____ Data supplied

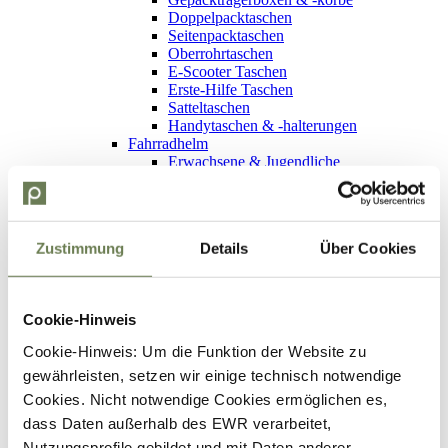
Doppelpacktaschen
Seitenpacktaschen
Oberrohrtaschen
E-Scooter Taschen
Erste-Hilfe Taschen
Satteltaschen
Handytaschen & -halterungen
Fahrradhelm
Erwachsene & Jugendliche
Kinder
Zubehör
Fahrradcomputer
Handschuhe
Zustimmung
Details
Über Cookies
Kurzfinger-Handschuhe
Langfinger-Handschuhe
Winterhandschuhe
Klingel
Cookie-Hinweis
Fahrradflaschen & -halter
Fahrradflaschen
Cookie-Hinweis: Um die Funktion der Website zu
Fahrradflaschenhalter
gewährleisten, setzen wir einige technisch notwendige
Schutzkleidung
Westen
Cookies. Nicht notwendige Cookies ermöglichen es,
Reflektorbänder
dass Daten außerhalb des EWR verarbeitet,
Regenschutz
Nutzungsprofile gebildet und mit Daten anderer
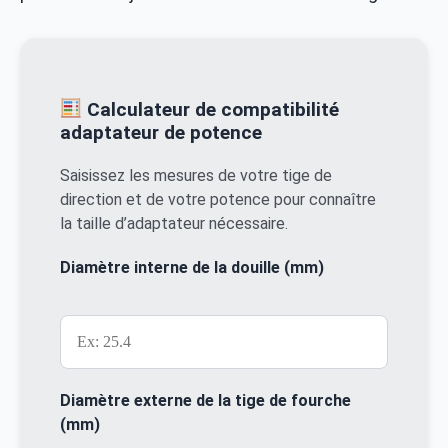
Calculateur de compatibilité
adaptateur de potence
Saisissez les mesures de votre tige de
direction et de votre potence pour connaître
la taille d’adaptateur nécessaire.
Diamètre interne de la douille (mm)
Diamètre externe de la tige de fourche
(mm)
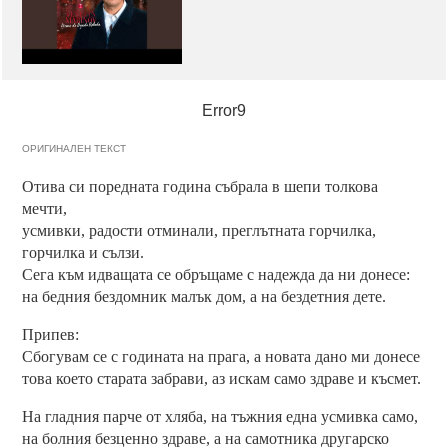
Error9
ОРИГИНАЛЕН ТЕКСТ
Отива си поредната година събрала в шепи толкова
мечти,
усмивки, радости отминали, преглътната горчилка,
горчилка и сълзи.
Сега към идващата се обръщаме с надежда да ни донесе:
на бедния бездомник малък дом, а на бездетния дете.
Припев:
Сбогувам се с годината на прага, а новата дано ми донесе
това което старата забрави, аз искам само здраве и късмет.
На гладния парче от хляба, на тъжния една усмивка само,
на болния безценно здраве, а на самотника другарско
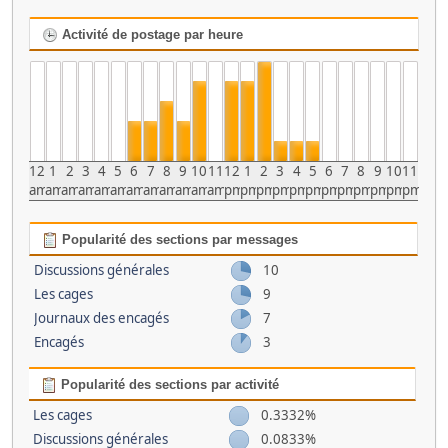
Activité de postage par heure
12
1
2
3
4
5
6
7
8
9
10
11
12
1
2
3
4
5
6
7
8
9
10
11
am
am
am
am
am
am
am
am
am
am
am
am
pm
pm
pm
pm
pm
pm
pm
pm
pm
pm
pm
pm
Popularité des sections par messages
Discussions générales
10
Les cages
9
Journaux des encagés
7
Encagés
3
Popularité des sections par activité
Les cages
0.3332%
Discussions générales
0.0833%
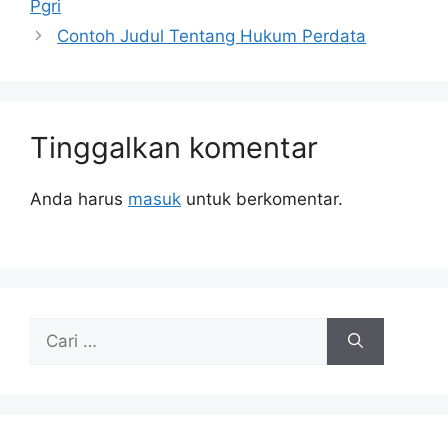
Pgri
Contoh Judul Tentang Hukum Perdata
Tinggalkan komentar
Anda harus
masuk
untuk berkomentar.
Cari
untuk:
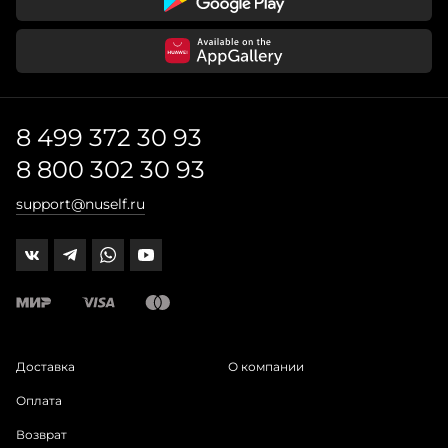
8 499 372 30 93
8 800 302 30 93
support@nuself.ru
Доставка
О компании
Оплата
Возврат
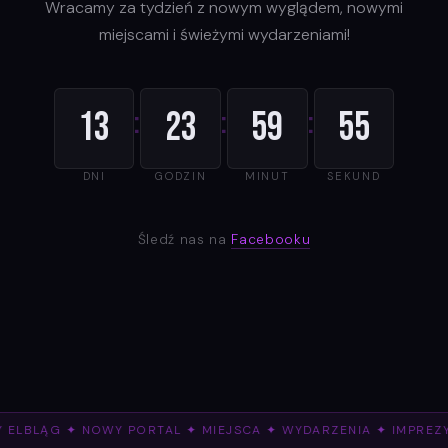
Wracamy za tydzień z nowym wyglądem, nowymi
miejscami i świeżymi wydarzeniami!
:
:
:
13
23
59
55
DNI
GODZIN
MINUT
SEKUND
Śledź nas na
Facebooku
 ELBLĄG ✦ NOWY PORTAL ✦ MIEJSCA ✦ WYDARZENIA ✦ IMPREZ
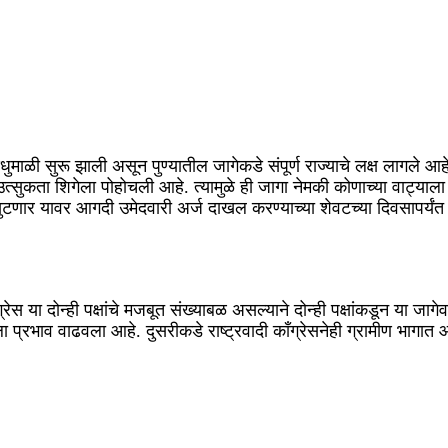
ुमाळी सुरू झाली असून पुण्यातील जागेकडे संपूर्ण राज्याचे लक्ष लागले आह
तची उत्सुकता शिगेला पोहोचली आहे. त्यामुळे ही जागा नेमकी कोणाच्या वाट
सुटणार यावर आगदी उमेदवारी अर्ज दाखल करण्याच्या शेवटच्या दिवसापर्यंत
ग्रेस या दोन्ही पक्षांचे मजबूत संख्याबळ असल्याने दोन्ही पक्षांकडून या जाग
ा प्रभाव वाढवला आहे. दुसरीकडे राष्ट्रवादी काँग्रेसनेही ग्रामीण भाग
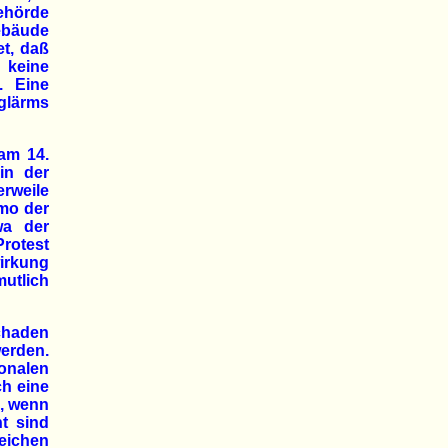
ehörde
ebäude
et, daß
d keine
. Eine
lärms
am 14.
in der
erweile
emo der
wa der
rotest
irkung
mutlich
chaden
werden.
onalen
h eine
n, wenn
ht sind
eichen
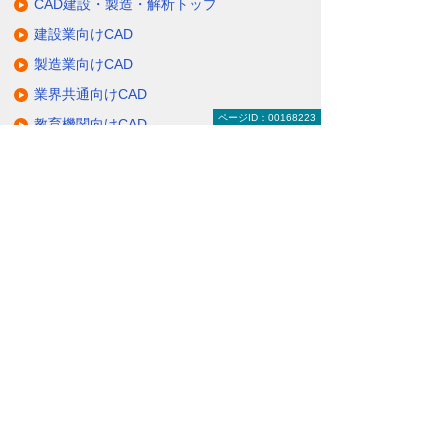
CAD建設・製造・解析トップ
建設業向けCAD
製造業向けCAD
業界共通向けCAD
ページID：00168223
教育機関向けCAD
CAD関連サービス
大塚商会のCADへの取り組み
関連サイト
ナビゲーションメニュー
CAD建設・製造・解析
建設業向けCAD
製造業向けCAD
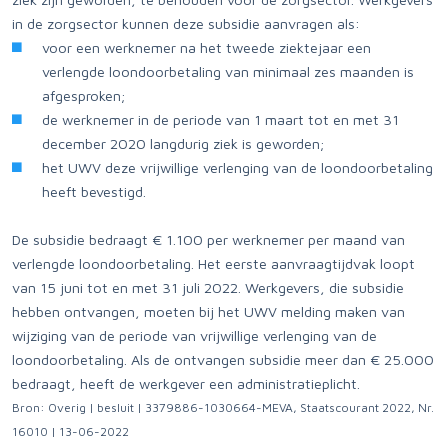
in de zorgsector kunnen deze subsidie aanvragen als:
voor een werknemer na het tweede ziektejaar een
verlengde loondoorbetaling van minimaal zes maanden is
afgesproken;
de werknemer in de periode van 1 maart tot en met 31
december 2020 langdurig ziek is geworden;
het UWV deze vrijwillige verlenging van de loondoorbetaling
heeft bevestigd.
De subsidie bedraagt € 1.100 per werknemer per maand van
verlengde loondoorbetaling. Het eerste aanvraagtijdvak loopt
van 15 juni tot en met 31 juli 2022. Werkgevers, die subsidie
hebben ontvangen, moeten bij het UWV melding maken van
wijziging van de periode van vrijwillige verlenging van de
loondoorbetaling. Als de ontvangen subsidie meer dan € 25.000
bedraagt, heeft de werkgever een administratieplicht.
Bron: Overig | besluit | 3379886-1030664-MEVA, Staatscourant 2022, Nr.
16010 | 13-06-2022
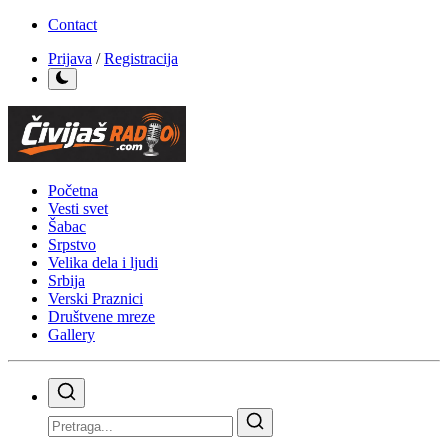
Contact
Prijava
/
Registracija
Početna
Vesti svet
Šabac
Srpstvo
Velika dela i ljudi
Srbija
Verski Praznici
Društvene mreze
Gallery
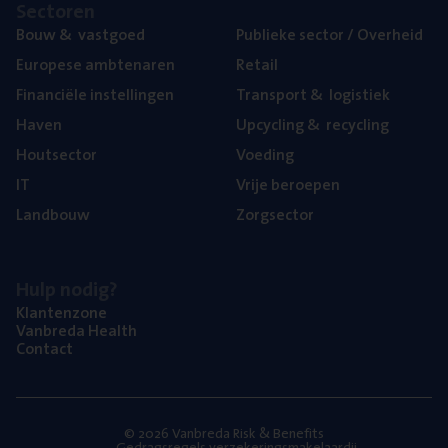
Sec­to­ren
Bouw
&
vastgoed
Publie­ke sec­tor / Overheid
Euro­pe­se ambtenaren
Retail
Finan­ci­ë­le instellingen
Trans­port
&
logistiek
Haven
Upcy­cling
&
recycling
Hout­sec­tor
Voe­ding
IT
Vrije beroe­pen
Land­bouw
Zorg­sec­tor
Hulp nodig?
Klan­ten­zo­ne
Van­b­re­da Health
Con­tact
© 2026 Vanbreda Risk & Benefits
Gedragsregels verzekeringsmakelaardij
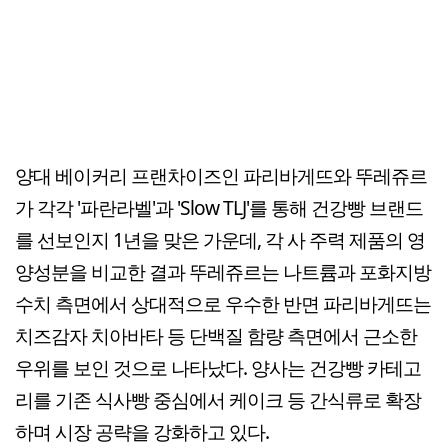
양대 베이커리 프랜차이즈인 파리바게뜨와 뚜레쥬르
가 각각 '파란라벨'과 'Slow TLJ'를 통해 건강빵 브랜드
를 선보인지 1년을 맞은 가운데, 각 사 주력 제품의 영
양성분을 비교한 결과 뚜레쥬르는 나트륨과 포화지방
수치 측면에서 상대적으로 우수한 반면 파리바게뜨는
치즈감자 치아바타 등 단백질 함량 측면에서 근소한
우위를 보인 것으로 나타났다. 양사는 건강빵 카테고
리를 기존 식사빵 중심에서 케이크 등 간식류로 확장
하며 시장 공략을 강화하고 있다.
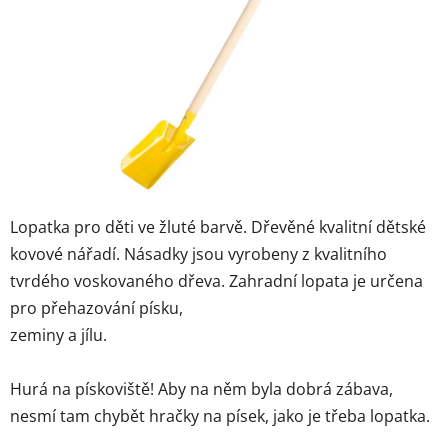
5
hvězdiček.
Lopatka pro děti ve žluté barvě. Dřevěné kvalitní dětské
kovové nářadí. Násadky jsou vyrobeny z kvalitního
tvrdého voskovaného dřeva. Zahradní lopata je určena
pro přehazování písku,
zeminy a jílu.
Hurá na pískoviště! Aby na něm byla dobrá zábava,
nesmí tam chybět hračky na písek, jako je třeba lopatka.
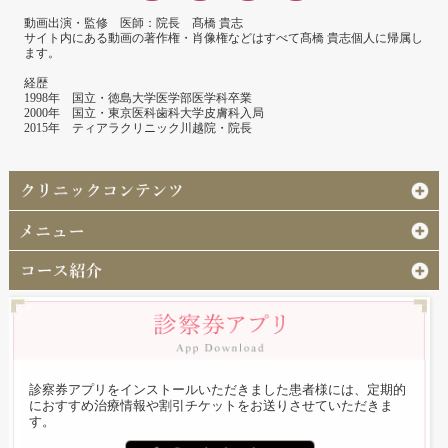
動画出演・監修 医師：院長 髙橋 貴志
サイト内にある動画の著作権・肖像権などはすべて髙橋 貴志個人に帰属し
ます。
経歴
1998年 国立・徳島大学医学部医学科卒業
2000年 国立・東京医科歯科大学皮膚科入局
2015年 ティアラクリニック川越院・院長
診察券アプリをインストールいただきました患者様には、定期的
におすすめ治療情報や割引チケットをお送りさせていただきま
す。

________

▶ [Task details]: Only lines containing the word "ontvangen" should appear in the answer, and every such line from the records above must be there.

▶ [Solution to this exercise]:
hebben ontvangen, moeten bij het UWV melding maken van
loondoorbetaling. Als de ontvangen subsidie meer dan € 25.000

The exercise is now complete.